Having identified the numbers that separate the rows into consecutive chunks, we can group the result set using them, to find the min and max dt's for each set:
with sample_data as (select 1 id, to_date('01/01/2011', 'dd/mm/yyyy') dt from dual union all
select 1 id, to_date('02/01/2011', 'dd/mm/yyyy') dt from dual union all
select 1 id, to_date('03/01/2011', 'dd/mm/yyyy') dt from dual union all
select 1 id, to_date('04/01/2011', 'dd/mm/yyyy') dt from dual union all
select 1 id, to_date('05/01/2011', 'dd/mm/yyyy') dt from dual union all
select 1 id, to_date('10/01/2011', 'dd/mm/yyyy') dt from dual union all
select 1 id, to_date('11/01/2011', 'dd/mm/yyyy') dt from dual union all
select 1 id, to_date('12/01/2011', 'dd/mm/yyyy') dt from dual union all
select 1 id, to_date('14/01/2011', 'dd/mm/yyyy') dt from dual union all
select 1 id, to_date('15/01/2011', 'dd/mm/yyyy') dt from dual union all
select 1 id, to_date('16/01/2011', 'dd/mm/yyyy') dt from dual union all
select 2 id, to_date('01/01/2011', 'dd/mm/yyyy') dt from dual union all
select 2 id, to_date('02/01/2011', 'dd/mm/yyyy') dt from dual union all
select 2 id, to_date('03/01/2011', 'dd/mm/yyyy') dt from dual union all
select 2 id, to_date('04/01/2011', 'dd/mm/yyyy') dt from dual union all
select 2 id, to_date('06/01/2011', 'dd/mm/yyyy') dt from dual union all
select 2 id, to_date('07/01/2011', 'dd/mm/yyyy') dt from dual union all
select 2 id, to_date('11/01/2011', 'dd/mm/yyyy') dt from dual union all
select 2 id, to_date('12/01/2011', 'dd/mm/yyyy') dt from dual union all
select 2 id, to_date('13/01/2011', 'dd/mm/yyyy') dt from dual union all
select 2 id, to_date('29/01/2011', 'dd/mm/yyyy') dt from dual),
tabibitosan as (select id,
dt,
to_number(to_char(dt, 'yyyymmdd'))
- row_number() over (partition by id order by dt) grp
from sample_data)
select id,
min(dt) min_dt,
max(dt) max_dt
from tabibitosan
group by id, grp
order by id, grp
ID MIN_DT MAX_DT
---------- ---------- ----------
1 01/01/2011 05/01/2011
1 10/01/2011 12/01/2011
1 14/01/2011 16/01/2011
2 01/01/2011 04/01/2011
2 06/01/2011 07/01/2011
2 11/01/2011 13/01/2011
2 29/01/2011 29/01/2011
Neat, huh?
Whenever I see this kind of "grouping consecutive rows together" problem, the tabibitosan method immediately leaps to mind. Thanks Aketi!

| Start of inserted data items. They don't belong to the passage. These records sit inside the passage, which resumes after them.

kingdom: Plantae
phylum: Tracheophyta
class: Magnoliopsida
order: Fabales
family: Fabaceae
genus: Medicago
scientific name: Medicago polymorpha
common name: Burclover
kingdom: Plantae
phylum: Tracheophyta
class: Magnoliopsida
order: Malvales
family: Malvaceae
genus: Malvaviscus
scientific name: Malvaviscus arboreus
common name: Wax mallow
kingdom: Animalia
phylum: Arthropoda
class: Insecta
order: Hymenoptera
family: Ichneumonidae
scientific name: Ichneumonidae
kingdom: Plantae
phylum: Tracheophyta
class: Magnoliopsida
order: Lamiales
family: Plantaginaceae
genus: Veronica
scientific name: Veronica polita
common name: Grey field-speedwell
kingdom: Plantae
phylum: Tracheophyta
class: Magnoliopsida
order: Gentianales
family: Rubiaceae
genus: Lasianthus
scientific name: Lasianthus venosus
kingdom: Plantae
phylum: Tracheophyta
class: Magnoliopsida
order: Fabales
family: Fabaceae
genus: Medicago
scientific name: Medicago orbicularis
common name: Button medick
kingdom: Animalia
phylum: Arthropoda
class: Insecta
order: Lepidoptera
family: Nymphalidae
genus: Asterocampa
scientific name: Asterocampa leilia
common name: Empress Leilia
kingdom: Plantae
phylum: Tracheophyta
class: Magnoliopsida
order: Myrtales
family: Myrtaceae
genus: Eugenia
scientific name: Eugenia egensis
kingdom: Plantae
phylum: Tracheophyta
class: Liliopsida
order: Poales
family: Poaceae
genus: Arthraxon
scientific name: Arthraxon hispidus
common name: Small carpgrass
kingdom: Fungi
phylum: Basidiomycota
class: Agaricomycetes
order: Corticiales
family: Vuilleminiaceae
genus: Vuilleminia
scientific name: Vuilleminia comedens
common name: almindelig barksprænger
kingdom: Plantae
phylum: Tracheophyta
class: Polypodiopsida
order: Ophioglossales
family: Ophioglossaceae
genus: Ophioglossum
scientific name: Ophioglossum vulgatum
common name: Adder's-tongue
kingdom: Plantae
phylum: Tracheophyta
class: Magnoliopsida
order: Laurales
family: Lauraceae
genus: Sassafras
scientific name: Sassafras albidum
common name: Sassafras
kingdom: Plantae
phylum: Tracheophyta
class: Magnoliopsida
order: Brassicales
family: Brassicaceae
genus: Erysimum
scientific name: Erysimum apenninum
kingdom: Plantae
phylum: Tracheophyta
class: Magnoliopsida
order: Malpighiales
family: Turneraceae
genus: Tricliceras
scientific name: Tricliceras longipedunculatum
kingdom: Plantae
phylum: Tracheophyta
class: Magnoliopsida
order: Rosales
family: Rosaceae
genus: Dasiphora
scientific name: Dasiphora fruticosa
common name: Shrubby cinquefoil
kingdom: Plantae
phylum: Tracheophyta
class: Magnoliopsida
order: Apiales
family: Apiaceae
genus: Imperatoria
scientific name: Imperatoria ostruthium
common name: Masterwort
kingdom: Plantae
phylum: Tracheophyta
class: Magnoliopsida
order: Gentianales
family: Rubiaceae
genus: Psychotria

Also, note how I've used both analytic functions and subquery factoring in this - both powerful tools in their own right, you can use them as building blocks to come up with queries that may look fairly complicated, but are easy to break down to see what each constituent part is doing. Pack a few tools in your SQL toolkit and you can easily combine them to build complex queries.